◆ Instructions for the task: Copy the listing below exactly. Pictures stay out of it.

___ Listed records ___

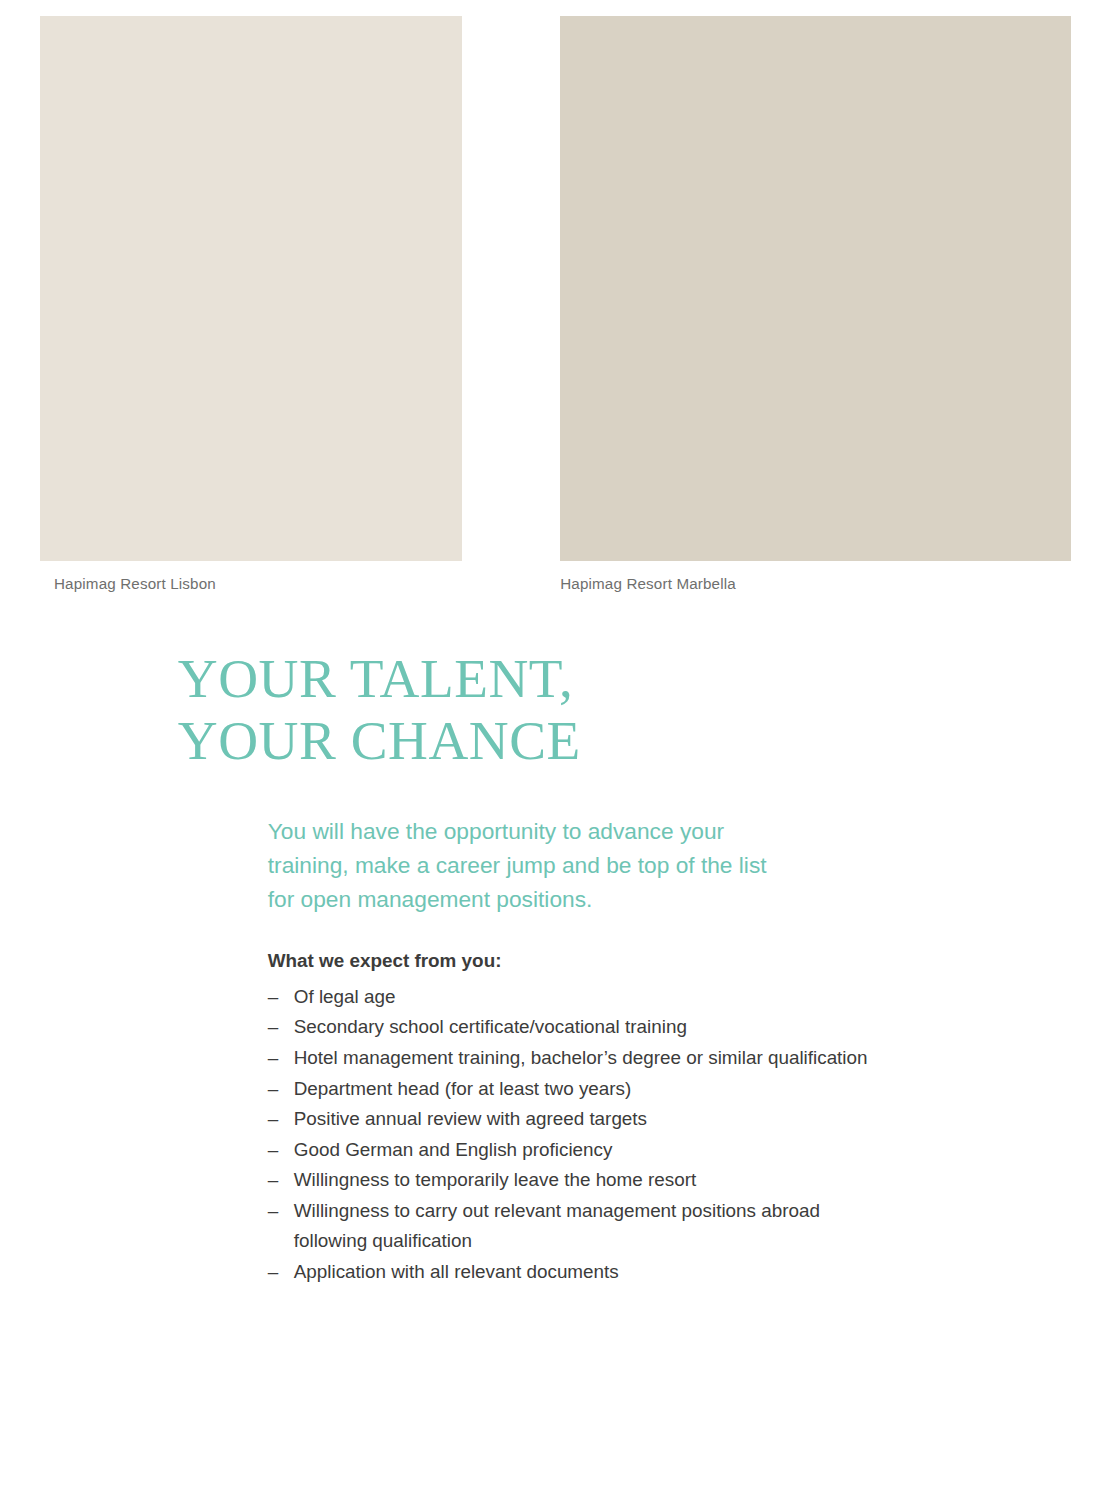Hapimag Resort Lisbon
Hapimag Resort Marbella
Your talent,
your chance
You will have the opportunity to advance your training, make a career jump and be top of the list for open management positions.
What we expect from you:
Of legal age
Secondary school certificate/vocational training
Hotel management training, bachelor’s degree or similar qualification
Department head (for at least two years)
Positive annual review with agreed targets
Good German and English proficiency
Willingness to temporarily leave the home resort
Willingness to carry out relevant management positions abroad following qualification
Application with all relevant documents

___

◆ Exercise answer:
Hapimag Resort Lisbon
Hapimag Resort Marbella
Your talent,
your chance
You will have the opportunity to advance your training, make a career jump and be top of the list for open management positions.
What we expect from you:
Of legal age
Secondary school certificate/vocational training
Hotel management training, bachelor’s degree or similar qualification
Department head (for at least two years)
Positive annual review with agreed targets
Good German and English proficiency
Willingness to temporarily leave the home resort
Willingness to carry out relevant management positions abroad following qualification
Application with all relevant documents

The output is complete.